First bit of clarification. So far as I've been told, anybody hiring in the US can't ask those questions (gender, age, ethnicity and many others including marital status and so forth). International may be different. So don't ever provide those, okay? And worry about any recruiters in the US who ask for those things. I'll get more into specifics about what to include/what not to include on a resume or CV in a professional job search in later postings.
A CV differs significantly from a resume--mostly in length, usually in relevance to the job at hand. A resume is usually created for purposes of job searching or similar, a CV is more like a personal professional history which can also be used for purposes of job searching or moving on up the ranks. And gender, race and age should be irrelevant there, too. My CV? It's 11 pages right now after about 15 years in the biz, and that's actually low compared to some I've seen. If I'd do my job descriptions right, it would be longer. My average resume that I send out for professional jobs is between 2-4 pages.
What Pearl also said was that all her professional experience is listed on her resume. Fair point. Your professional employment history will probably be included, fully, in your resume. Again, I'll get into the basics of what a resume should have in it in extravagant levels of detail later. But the most important part you need to remember at this point is relevancy. Relevant experience, education, and so forth. But you might not include your full publication record, all of your continuing ed, and so forth. And that's the fundamental difference between a Curriculum Vita and a resume. The CV is/should be significantly more extensive and may contain information that is not directly relevant to the job for which you are applying. It's your entire professional history.

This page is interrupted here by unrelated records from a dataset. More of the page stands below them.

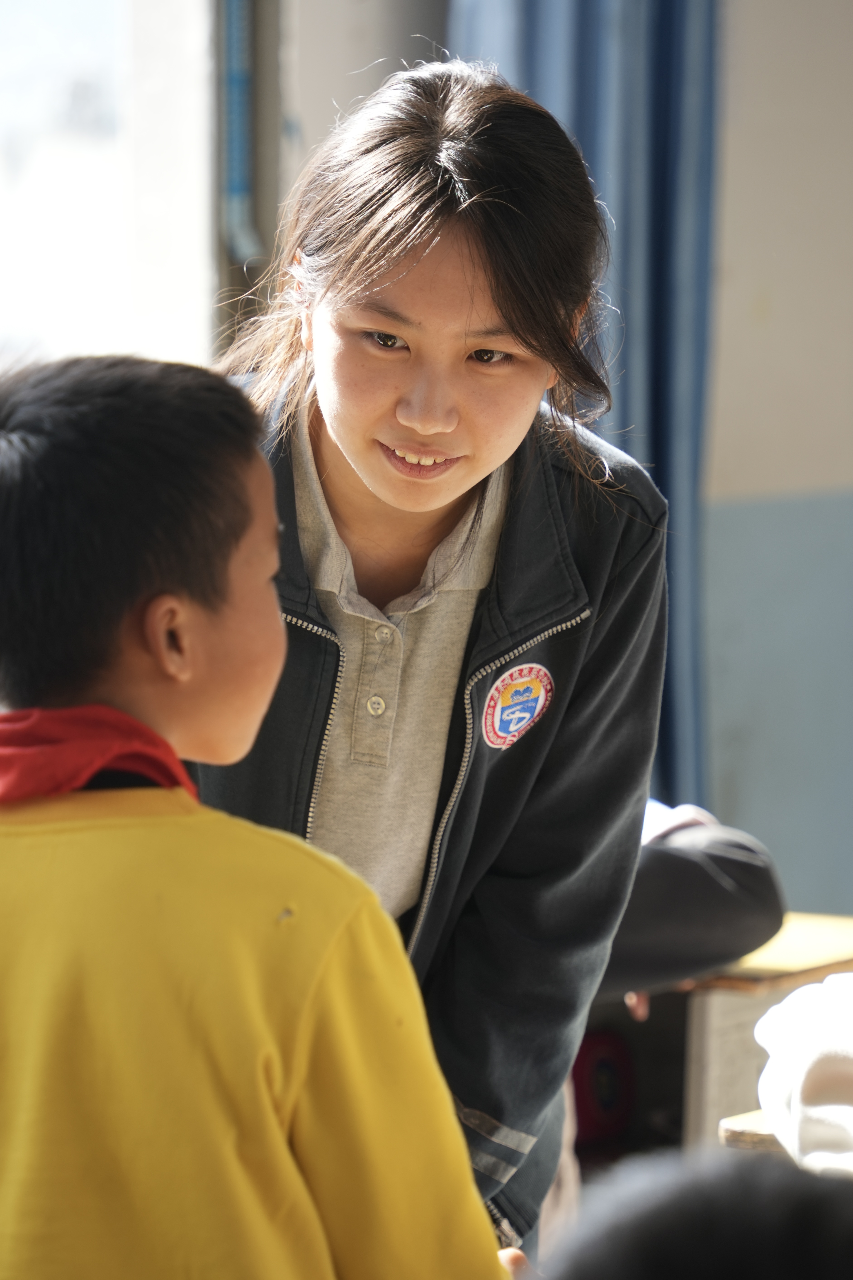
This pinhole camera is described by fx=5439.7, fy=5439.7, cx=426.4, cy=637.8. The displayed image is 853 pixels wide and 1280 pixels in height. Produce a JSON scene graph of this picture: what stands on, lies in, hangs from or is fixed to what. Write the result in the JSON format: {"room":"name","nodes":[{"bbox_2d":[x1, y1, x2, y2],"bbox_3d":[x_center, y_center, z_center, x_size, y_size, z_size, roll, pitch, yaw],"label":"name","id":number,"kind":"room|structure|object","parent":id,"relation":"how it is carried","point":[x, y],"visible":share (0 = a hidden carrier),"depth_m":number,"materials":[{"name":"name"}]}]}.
{"room":"classroom","nodes":[
{"label":"classroom","id":0,"kind":"room"},
{"bbox_2d":[274,0,852,928],"bbox_3d":[0.267,-0.735,6.891,0.879,3.129,2.032,3,5,32],"label":"wall","id":1,"kind":"structure","parent":0,"point":[735,487],"depth_m":7.05,"materials":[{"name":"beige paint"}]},
{"bbox_2d":[0,0,238,380],"bbox_3d":[-0.712,-0.872,5.906,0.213,1.770,1.634,3,5,32],"label":"window","id":2,"kind":"structure","parent":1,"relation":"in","point":[152,241],"depth_m":6.40,"materials":[{"name":"glass"}]},
{"bbox_2d":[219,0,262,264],"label":"pipe","id":3,"kind":"object","parent":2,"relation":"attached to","point":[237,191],"visible":0.81,"depth_m":6.26,"materials":[{"name":"blue"}]},
{"bbox_2d":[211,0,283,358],"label":"window frame","id":4,"kind":"structure","parent":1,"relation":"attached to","point":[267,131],"depth_m":6.51,"materials":[{"name":"grey"}]},
{"bbox_2d":[449,0,725,817],"bbox_3d":[0.182,-0.725,6.564,0.258,2.532,0.384,3,5,32],"label":"blue curtain","id":5,"kind":"object","parent":1,"relation":"attached to","point":[665,181],"visible":0.29,"depth_m":6.61,"materials":[{"name":"blue fabric"}]},
{"label":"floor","id":6,"kind":"structure","parent":0,"visible":0},
{"bbox_2d":[0,353,520,1279],"bbox_3d":[-0.206,0.365,3.165,0.459,1.022,0.443,3,5,32],"label":"child","id":7,"kind":"object","parent":6,"relation":"on","point":[309,915],"visible":0.99,"depth_m":3.06},
{"bbox_2d":[187,57,683,1279],"bbox_3d":[-0.049,0.267,4.068,0.448,1.311,0.459,3,5,32],"label":"woman","id":8,"kind":"object","parent":6,"relation":"on","point":[334,487],"visible":0.74,"depth_m":3.96},
{"bbox_2d":[570,1028,635,1144],"bbox_3d":[0.161,0.458,5.543,0.090,0.109,0.090,3,5,32],"label":"red object","id":9,"kind":"object","parent":6,"relation":"on","point":[613,1103],"visible":0.57,"depth_m":5.51,"materials":[{"name":"red"}]},
{"bbox_2d":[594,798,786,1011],"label":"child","id":10,"kind":"object","parent":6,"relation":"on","point":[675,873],"visible":0.23,"depth_m":5.27},
{"bbox_2d":[536,1149,852,1279],"bbox_3d":[0.173,0.520,1.901,0.421,0.680,0.438,3,5,32],"label":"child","id":11,"kind":"object","parent":6,"relation":"on","point":[687,1268],"visible":0.98,"depth_m":1.87},
{"bbox_2d":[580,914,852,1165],"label":"desk","id":12,"kind":"object","parent":6,"relation":"on","point":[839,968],"visible":0.3,"depth_m":5.23,"materials":[{"name":"brown wood"}]},
{"bbox_2d":[715,1107,782,1154],"bbox_3d":[0.666,0.647,3.845,0.750,0.524,0.576,3,5,32],"label":"wooden table","id":13,"kind":"object","parent":6,"relation":"on","point":[730,1128],"visible":0.3,"depth_m":3.92,"materials":[{"name":"brown wood"}]},
{"bbox_2d":[754,974,852,1177],"bbox_3d":[0.475,0.238,3.558,0.464,0.417,0.450,3,5,32],"label":"white cloth","id":14,"kind":"object","parent":13,"relation":"on","point":[809,1070],"visible":0.87,"depth_m":3.56,"materials":[{"name":"white fabric"}]}
]}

Would it help to have an example? I'm not going to subject you to the 11 page version of my master CV (only I get to see that one anyhow). Here's the sections my master CV contains:
- Education and credentials (college, grad & CA, current faculty rank & tenure)

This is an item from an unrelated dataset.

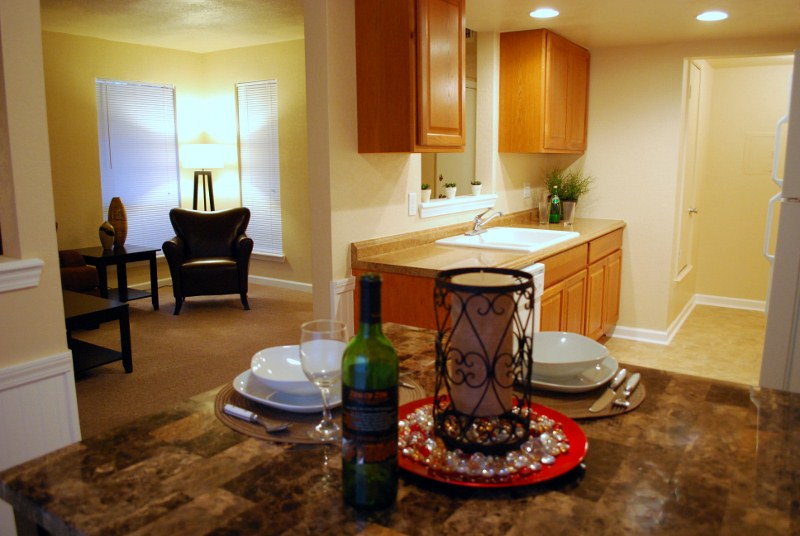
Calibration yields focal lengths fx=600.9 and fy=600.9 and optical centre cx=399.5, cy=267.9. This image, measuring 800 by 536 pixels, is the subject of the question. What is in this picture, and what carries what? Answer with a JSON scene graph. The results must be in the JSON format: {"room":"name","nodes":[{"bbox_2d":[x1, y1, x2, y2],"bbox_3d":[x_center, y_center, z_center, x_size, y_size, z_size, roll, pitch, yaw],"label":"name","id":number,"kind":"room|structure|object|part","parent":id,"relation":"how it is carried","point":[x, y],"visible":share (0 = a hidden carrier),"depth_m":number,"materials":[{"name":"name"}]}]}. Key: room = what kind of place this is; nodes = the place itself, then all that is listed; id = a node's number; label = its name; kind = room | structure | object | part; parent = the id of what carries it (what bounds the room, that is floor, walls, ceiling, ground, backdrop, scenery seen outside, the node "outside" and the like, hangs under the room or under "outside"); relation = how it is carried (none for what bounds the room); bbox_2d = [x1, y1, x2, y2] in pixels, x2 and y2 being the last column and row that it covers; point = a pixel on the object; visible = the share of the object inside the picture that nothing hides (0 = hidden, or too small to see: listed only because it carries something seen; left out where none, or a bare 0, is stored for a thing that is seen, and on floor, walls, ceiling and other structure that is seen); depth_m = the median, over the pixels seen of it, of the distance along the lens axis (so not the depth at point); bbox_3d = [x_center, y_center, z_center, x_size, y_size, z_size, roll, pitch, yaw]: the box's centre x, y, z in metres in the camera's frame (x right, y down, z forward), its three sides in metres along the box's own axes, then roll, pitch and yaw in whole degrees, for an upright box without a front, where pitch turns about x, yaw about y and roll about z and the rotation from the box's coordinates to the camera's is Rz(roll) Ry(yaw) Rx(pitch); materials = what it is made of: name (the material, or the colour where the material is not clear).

- Professional experience (including descriptions of jobs and dates and internships which are labeled as such)
- Consultancy work (paid and unpaid)
- Workshops and instruction (all of the ones I've created and taught)
- Papers/panels/presentations (all of the ones I've done)
- Publications list (including this blog)
- Exhibits curated
- Grants obtained & completed
- Continuing education (these are the classes & training I've taken)
- Professional affiliations and service (every SAA post I've ever held, all my professional org memberships, etc)
- University service (every committee I've ever served on)
This all appears on my master cv because at my job I have to turn in my CV once a year to prove I'm still doing my responsibilities, and all of this relates directly to my workload and job description. Yes, even the grants, the consultancies, the exhibits. And I'll use the full version to justify my application for promotion when I go up for full professor in a few years (haven't decided exactly when, yet.)
I hope that helps define what a CV is, or is not. And I hope this helps justify why I'm suggesting you keep a master cv. You can increase, substantially, the speed at which you can respond to a job advert when you don't have to go looking through paperwork or pondering "when was that appraisal workshop?" for every different job advert you see. Copy/paste functions are a very nice thing. I'm even pondering creating a second master cv with every job I've ever had--even the non-professional. Maybe that two years I spent working part-time in Idaho transcribing the 1900 census records will come in handy in a job app some day.